Human Action Recognition from Digital Videos Based on Deep Learning Methods
Surveillance today is widely used in public safety and security. Additionally, more and more people have their own smartphones, the advancement has led to a large amount of video data being generated every day. Recognizing human actions from digital videos can not only contribute to the public safety, but also transform a large amount of video data into usable information. Therefore, in this thesis, we propose a YOLOv7-based model that utilizes various attention mechanisms for human action recognition. In the options of attention mechanisms, we choose CBAM and SimAM attention as our main framework.
Based on these two attention mechanisms, in this thesis, we propose three models: YOLOv7+CBAM, YOLOv7+SimAM, and YOLOv7+CBAM+SimAM. The three models are able to recognize five human actions (i.e., clapping, punching, walking, waving, running).
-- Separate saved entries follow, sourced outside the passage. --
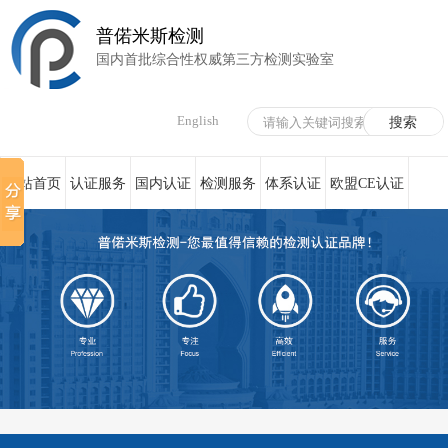
普偌米斯检测
国内首批综合性权威第三方检测实验室
English
网站首页
认证服务
国内认证
检测服务
体系认证
欧盟CE认证
荣誉资质
在线服务
新闻资讯
关于我们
In addition, the dataset in this thesis is to select suitable data samples from six public datasets, we acquire these data samples that can be employed for YOLOv7 training and testing.
Finally, through this dataset, YOLOv7 using the attention mechanism improves the accuracy by 7% over the base model. After the experiment, the accuracy of YOLOv7+CBAM+SimAM model is the highest one, which is up to 99.6%. The computing speed has also been improved, which takes 295ms to process one video frame on average.